İstanbul Cumhuriyet Başsavcılığı'na sunulan 12 sayfalık dilekçede, Hrant Dink'in öldürülmesinin ardından İstanbul Emniyet Müdürlüğü, Trabzon Emniyet Müdürlüğü ve Trabzon Jandarma Alay Komutanlığı görevlileri hakkında, Hrant Dink'in öldürüleceğini bildikleri halde cinayetin önlenmesi konusunda gerekli tedbirleri almadıkları gerekçesiyle çok sayıda başvuruda bulunulduğu hatırlatıldı. Ancak bu konuda yol alınamadığı belirtilen dilekçede, İstanbul ve Trabzon savcılıklarına yapılan başvurularda soruşturmaya yer olmadığına dair karar verilmesi üzerine Avrupa İnsan Hakları Mahkemesi'ne (AİHM) başvurulduğu ifade edildi. AİHM kararına da değinilen dilekçede, Türkiye'nin ihmali olduğu gerekçesiyle para cezasına mahkum edildiği ifade edildi.
AİHM'nin, Hrant Dink cinayetindeki sorumluları ve sorumluluklarını tespit ettiğine yer verilen dilekçede, "Şüpheliler, cinayetten önce, yalnızca faillere yardım etmekle kalmamış, cinayetten sonra da bu fillerini ve cinayetin gerçekleşmesindeki rollerini gözlerden gizlemek, cinayetin gerçek faillerinin ortaya çıkmasını önlemek amacıyla başka suçlar da işlemişlerdir." denildi.
Dilekçede, "Şüphelilerin eylemleri açıktır. Aldıkları bilgileri değerlendirmiş olsalardı, aldıkları bilgiler çerçevesinde "uyarı" ya da yasadan kaynaklanan görevlerini yerine getirerek önlem almış olsalardı Hrant Dink'in öldürülmesine engel olacaklardı. Olmadılar. O halde eylemleri ihmal yoluyla insan öldürmedir. Kasten insan öldürme eylemini ihmali davranışla işlemişlerdir. Şüpheliler olayları kendi akışına terk etmişlerdir. Aldıkları bilgiler çerçevesinde Hrant Dink'in öldürüleceğini bilmektedirler. Bu konuda bir şey yapmak yerine yapmamak konusunda iradeleri bulunduğu çok açıktır. Savcılığınızın yapması gereken tek şey, şüphelilerin, Hrant Dink'i katleden terör örgütünün üyesi olma suçlamasıyla yargılanan faillerle ilişkileri olup olmadığını, faillere yardım edip etmediklerini ortaya çıkarmak ve bu cinayetle ilgili tüm şüpheleri aydınlatmaktır." ifadeleri yer aldı.
Ergenekon davası tutuklu sanığı Prof.
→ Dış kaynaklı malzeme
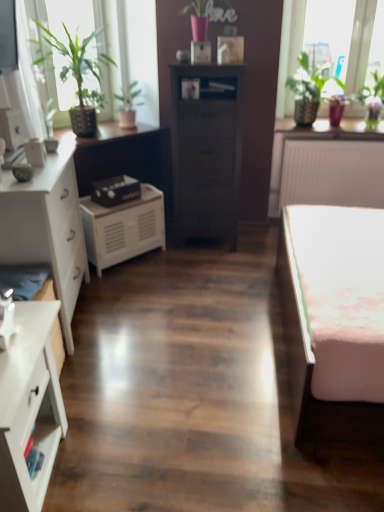
The height and width of the screenshot is (512, 384). What are the coordinates of `free spot in front of dark wood cabinet at center, the third chest of drawers from the left` in the screenshot? It's located at (213, 260).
Dr. Mehmet Haberal'ın tahliye edilebileceği yönündeki raporun saklanmasına ilişkin soruşturmada Enstitü Müdürü Erhan Kansız'ın tutuklandığı hatırlatılan dilekçede, 'örgüte yardım etmek' iddiasıyla verilen tutuklama kararının emsal teşkil ettiğini savundu.
Dilekçede, Kamu Güvenliği Müsteşarı olan dönemin İstanbul Valisi Muammer Güler, Eski Emniyet İstihbarat Daire Başkanı Ramazan Akyürek, Osmaniye Valisi olan dönemin İstanbul Emniyet Müdürü Celalettin Cerrah, İstanbul Emniyet Müdürlüğü Eski İstihbarat Şube Müdürü Ahmet İlhan Güler, dönemin Trabzon Emniyet Müdürü Reşat Altay, dönemin Trabzon Alay Komutanı Albay Ali Öz, dönemin Trabzon Jandarma İstihbarat Şube Müdürü Binbaşı Metin Yıldız'ın da aralarında olduğu 30'un üzerinde kamu görevlisi hakkında soruşturma yapılarak cezalandırılmaları istendi.